Thomas was born to a music teacher father in New York City. He says that he was lucky to have a cellist prodigy for a brother, which meant that he got left alone. Thomas’ dad became chairman of the VCU music department until 1980, and Greg studied there, getting his master’s degree in music education. He spent a few years at Walton Middle School and took the job at AHS in 1993.
Since then, the band has consistently been winning awards. They have won the JMU Jazz Festival several years running, and they regularly come in second in the Chantilly Jazz Invitational, which includes all of the D.C. area high school jazz bands. The band’s performances are a mix of musicality, great repertoire, and sheer enthusiasm.
The show I saw recently had great playing throughout, and there were two distinct highlights. One was the Robert Frost hip-hop. The other was a rendition of the glorious Luiz Bonfa tune “Black Orpheus.” Thomas explains that Robert Jospé and Kevin Davis had come to play at AHS and that the show was recorded. Graham Doby, a ninth grade drummer, stayed home sick a couple days during the winter, and while he was at home he did not watch TV. He transcribed the intricate drum solo between Jos and Davis, which the AHS Jazz Band has inserted into their performances.
That is the kind of dedication that Thomas gets from his kids. “I don’t get that kind of performance without the lessons that kids take from John D’earth, Craig Jennings, Angela Kelly, Kevin Murphy, Paul Nibbe,” and other very good musicians around town. “The guys in the jazz band show up ready to play.” Three of his players are graduating next month and going on to study music in college. But some of them, like his first trumpet player, is a National Merit Scholar and headed to Brown. “Some of the kids do everything—music, sports, academics—and they try to do more.”
But Thomas is clearly the spiritual center. When soloists return to their seats, everyone gets a high five from their bandleader. The band is so popular under Thomas’ leadership that only 25 percent of auditioning students make it in. Several years ago, Thomas won a regional Phi Beta Kappa award for Teacher of the Year. But Thomas says, “There are so many good teachers. If it were up to me, I’d always give it to a special ed teacher, because that is a whole different job.”

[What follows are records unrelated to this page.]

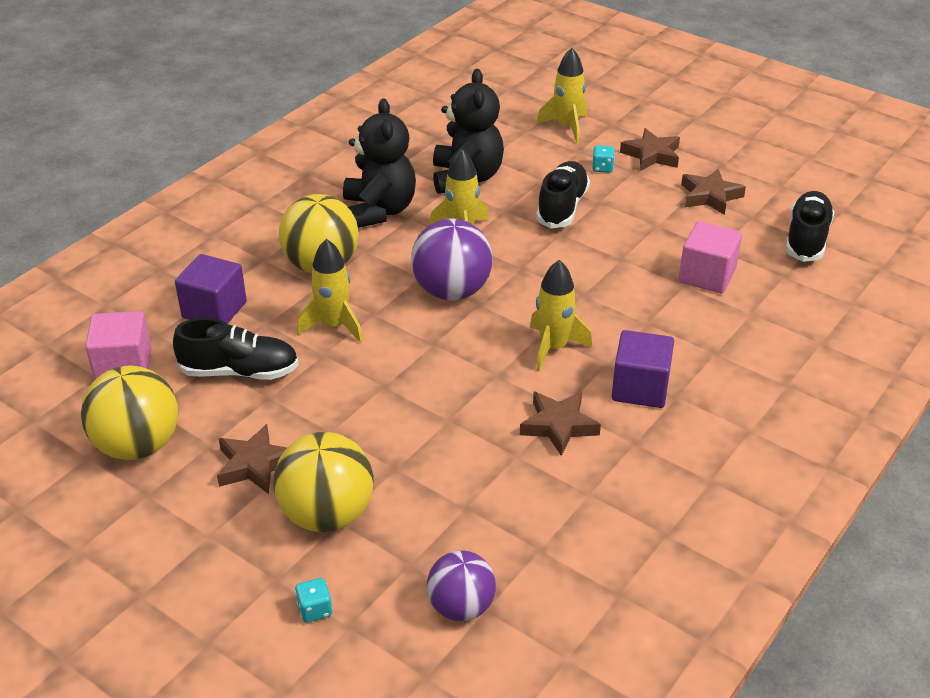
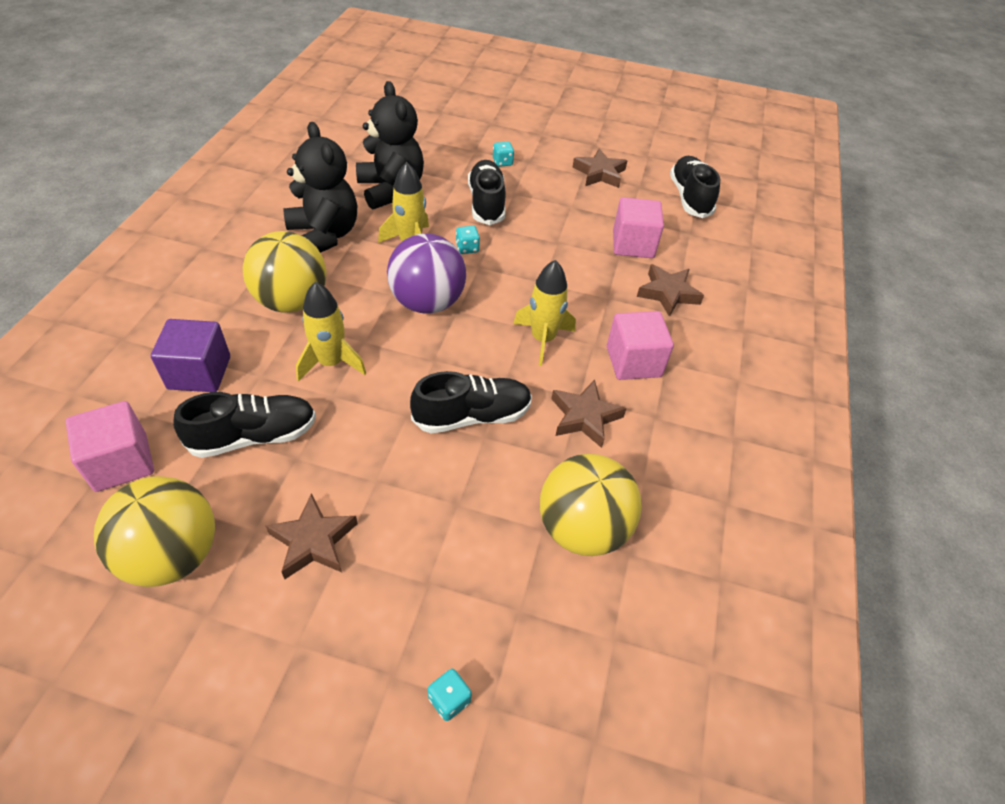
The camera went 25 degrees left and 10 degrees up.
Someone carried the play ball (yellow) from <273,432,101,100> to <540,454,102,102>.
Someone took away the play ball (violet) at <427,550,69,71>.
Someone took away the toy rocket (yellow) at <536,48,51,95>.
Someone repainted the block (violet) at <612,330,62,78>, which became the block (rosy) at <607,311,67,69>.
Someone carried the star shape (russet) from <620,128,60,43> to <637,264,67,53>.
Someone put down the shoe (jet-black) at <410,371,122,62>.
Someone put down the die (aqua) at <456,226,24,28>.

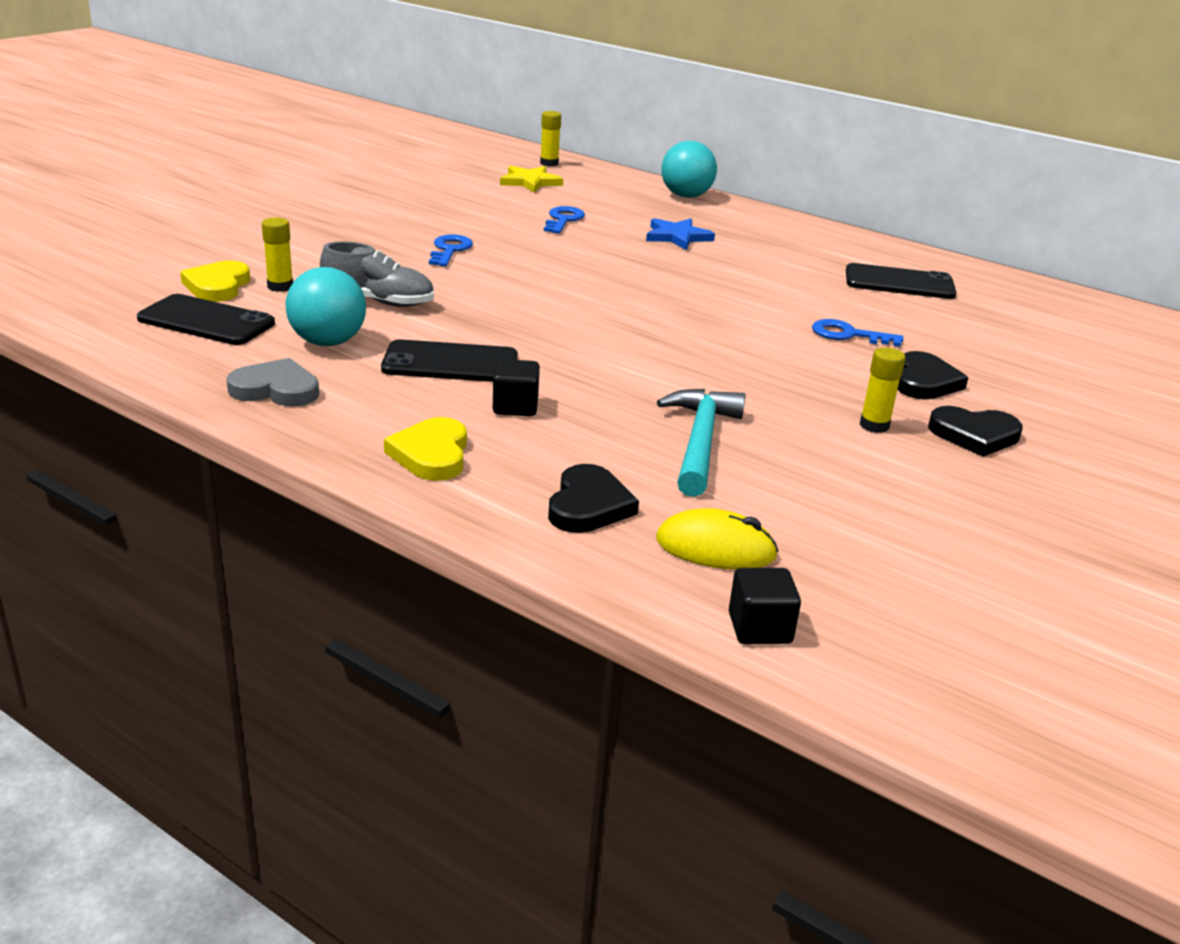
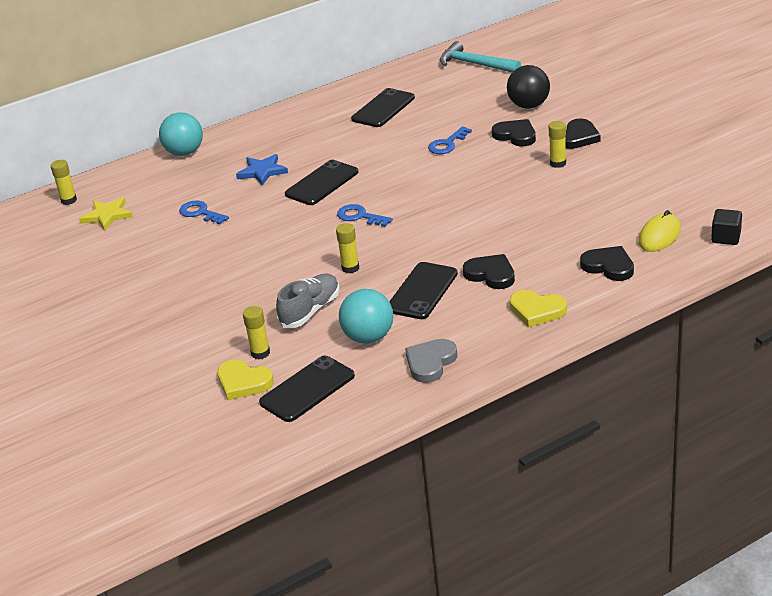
The camera went 60 degrees left and 5 degrees up.
Someone carried the key (royal blue) from <429,234,44,32> to <337,204,56,23>.
Someone swapped the block (jet-black) at <493,359,47,57> for the love heart (jet-black) at <463,254,52,35>.
Someone carried the claw hammer (aqua) from <657,389,89,108> to <440,41,81,31>.
Someone put down the phone (jet-black) at <285,160,73,45>.
Someone put down the glue stick (yellow) at <336,223,23,50>.
Someone put down the play ball (jet-black) at <507,65,43,44>.

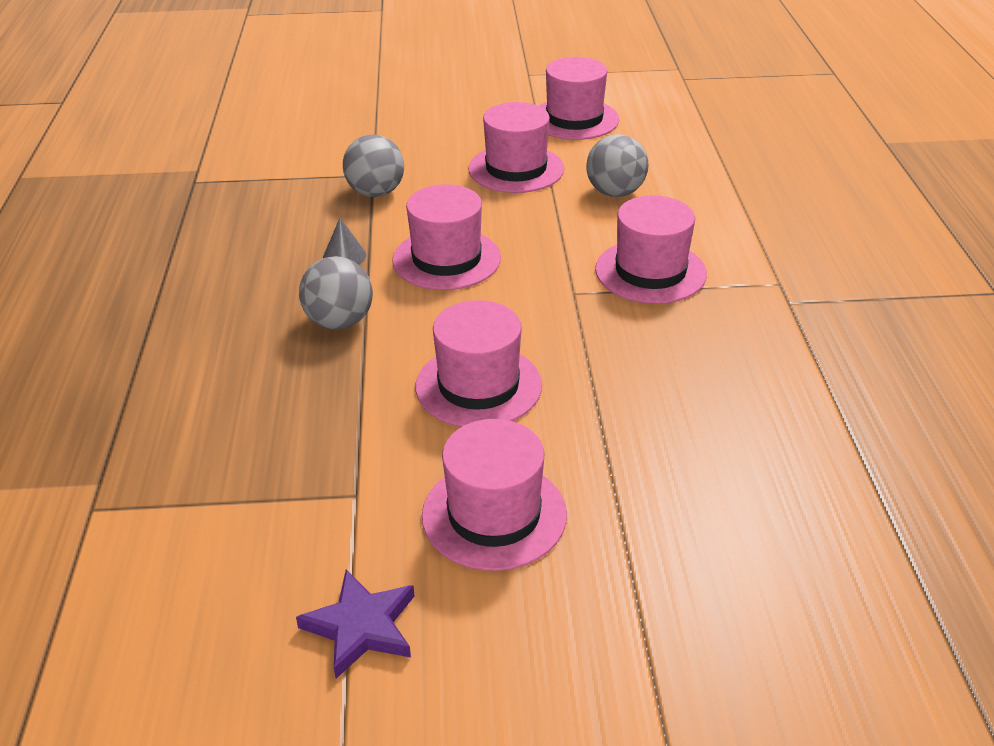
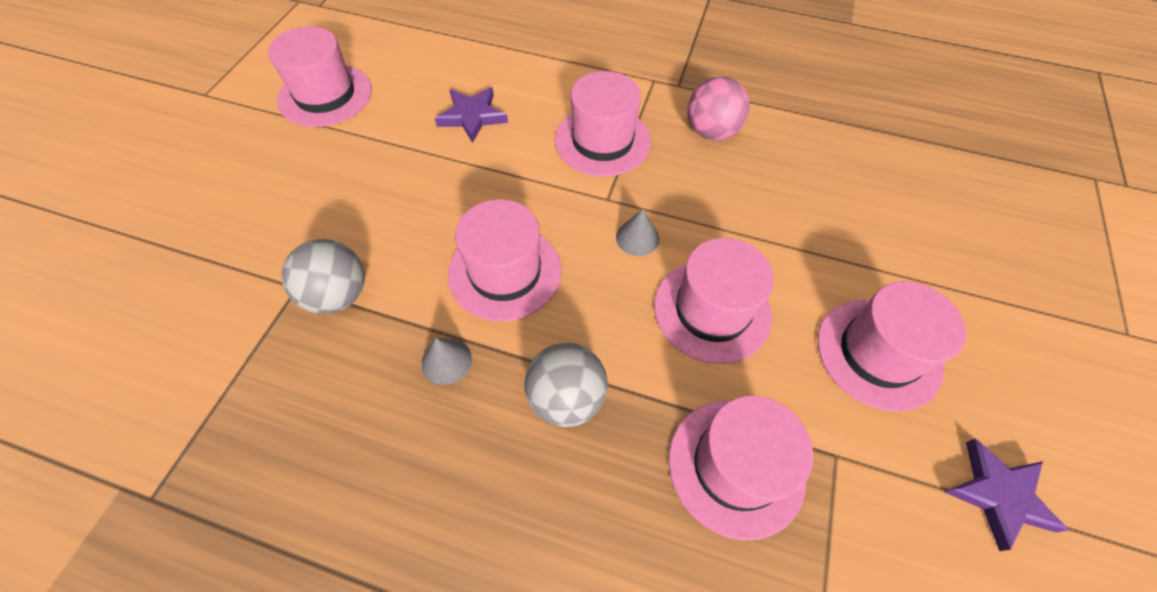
The camera went 70 degrees left and 20 degrees up.
Someone carried the top hat (rosy) from <468,102,96,91> to <669,395,145,146>.
Someone swapped the play ball (ash-grey) at <586,134,63,63> for the star shape (violet) at <435,87,73,56>.
Someone put down the cone shape (ash-grey) at <616,209,43,47>.
Someone put down the play ball (rosy) at <687,77,63,63>.

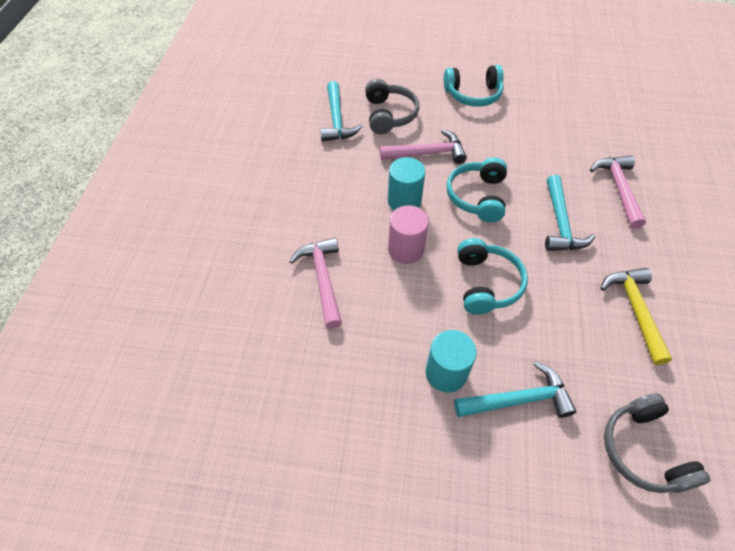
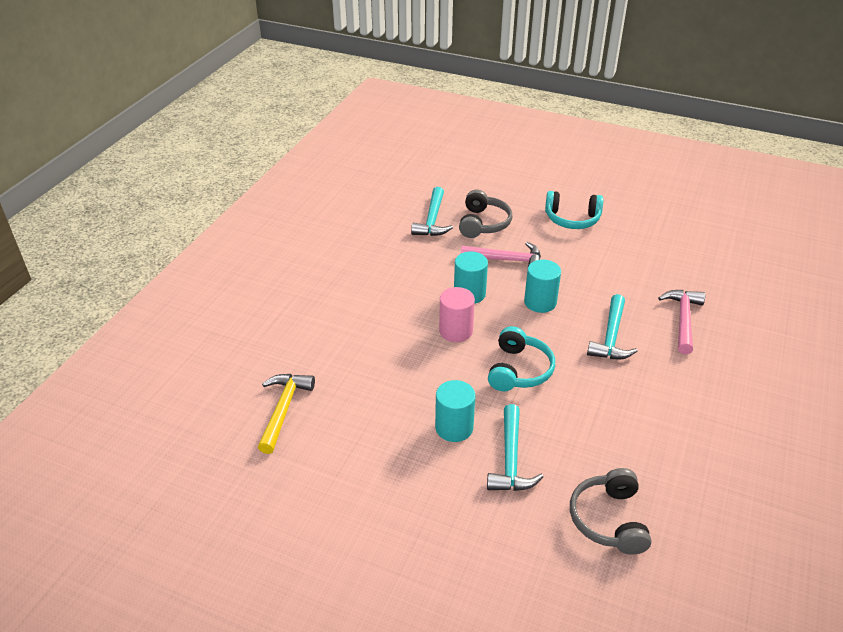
The camera went 15 degrees right and 15 degrees down.
Someone took away the claw hammer (rosy) at <289,237,53,92>.
Someone swapped the headphones (aqua) at <447,157,60,65> for the solid cylinder (aqua) at <524,260,37,53>.
Someone rotated the claw hammer (aqua) at <454,361,122,57> by 90 degrees clockwise.
Someone carried the claw hammer (yellow) from <600,268,72,97> to <258,374,57,80>.

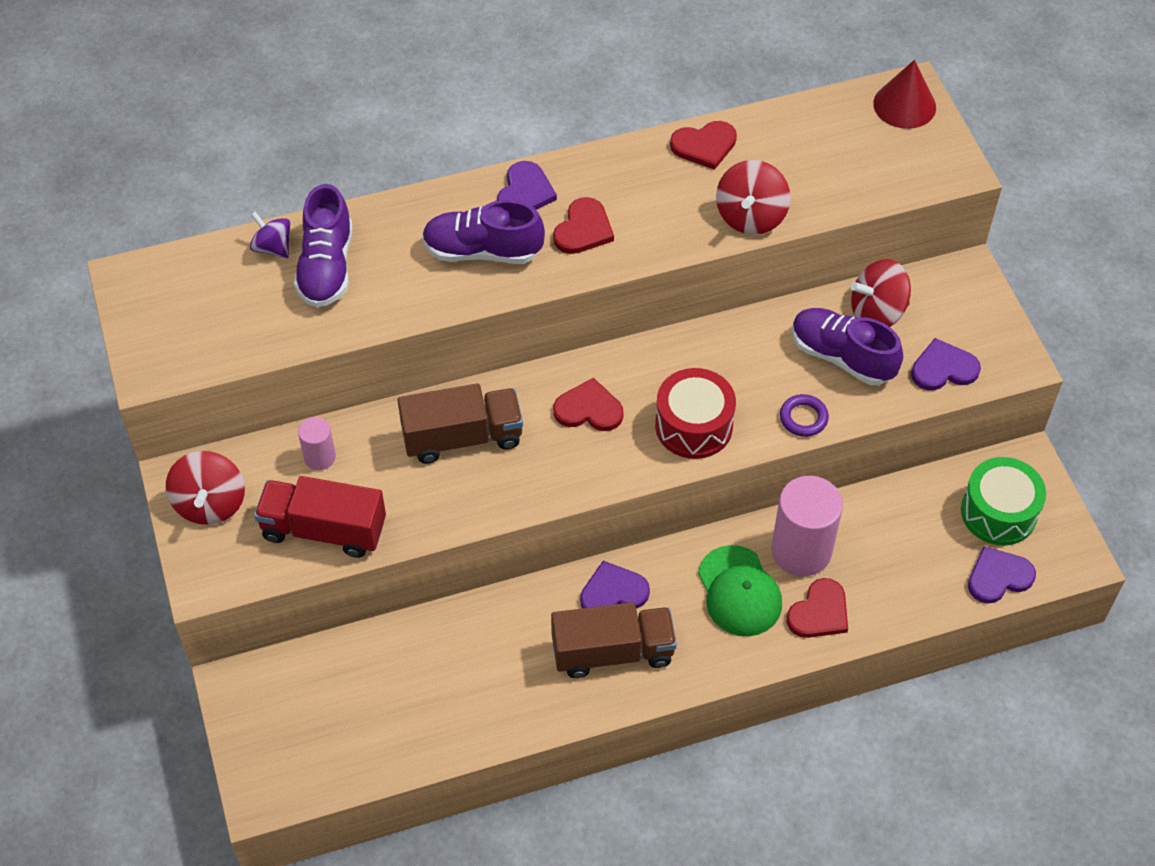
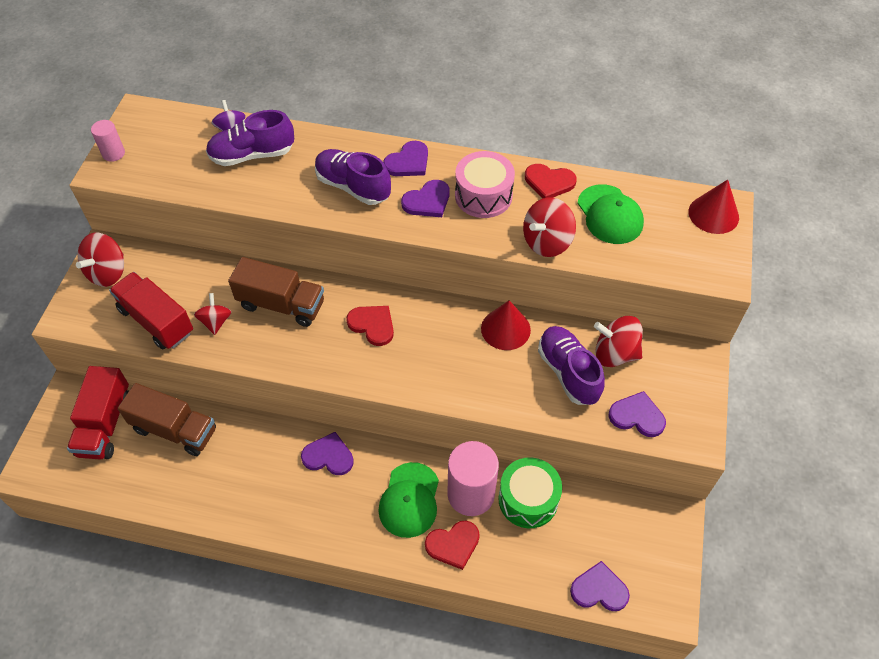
The camera went 30 degrees right and 0 degrees up.
Someone rotated the shoe (violet) at <294,184,58,124> by 45 degrees clockwise.
Someone carried the solid cylinder (rosy) from <298,417,38,53> to <91,120,34,42>.
Someone carried the truck (russet) from <551,602,126,76> to <118,383,98,73>.
Someone repainted the love heart (crimson) at <553,197,61,57>, which became the love heart (violet) at <401,180,49,37>.
Someone took away the toy drum (crimson) at <655,368,81,91>.
Someone took away the torus (violet) at <780,394,49,43>.
Someone carried the toy drum (leaf-green) from <961,457,85,88> to <498,457,64,71>.
Someone put down the truck (crimson) at <67,366,62,94>.
Someone put down the toy top (crimson) at <194,293,38,42>.
Someone put down the toy drum (rosy) at <455,151,60,67>.
Someone put down the cone shape (crimson) at <481,300,50,50>.
Someone put down the peaked cap (leaf-green) at <577,184,67,60>.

An AHS teacher recently said to me, “When a student comes from Greg Thomas’ class, you definitely know it. They are so inspired and positive.” Thomas says, “My job is to create a vibe. I love my job. Teaching is a little bit performance and a lot of improvisation. There are days when you have to crack the whip to get things done, but every day is so much fun. The kids are so engaged. So I just show love for the kids and the content.”
Although it is common to hear complaints about teachers’ salaries, Thomas says, “Secretly, I think they are insane to pay me to do something I love this much.”